Find the line with "immédiatement." in the data below, then restate it and all remaining lines exactly, adding nothing.

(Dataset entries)
********************
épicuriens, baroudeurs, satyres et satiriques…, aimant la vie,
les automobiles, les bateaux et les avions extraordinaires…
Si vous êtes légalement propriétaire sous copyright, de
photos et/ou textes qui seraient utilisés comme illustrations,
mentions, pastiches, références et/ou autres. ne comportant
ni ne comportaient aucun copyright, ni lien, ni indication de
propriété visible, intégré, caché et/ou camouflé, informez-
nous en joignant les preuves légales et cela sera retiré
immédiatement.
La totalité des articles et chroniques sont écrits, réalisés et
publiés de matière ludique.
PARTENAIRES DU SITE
********************
ANSWER FOR THIS EXERCISE:
immédiatement.
La totalité des articles et chroniques sont écrits, réalisés et
publiés de matière ludique.
PARTENAIRES DU SITE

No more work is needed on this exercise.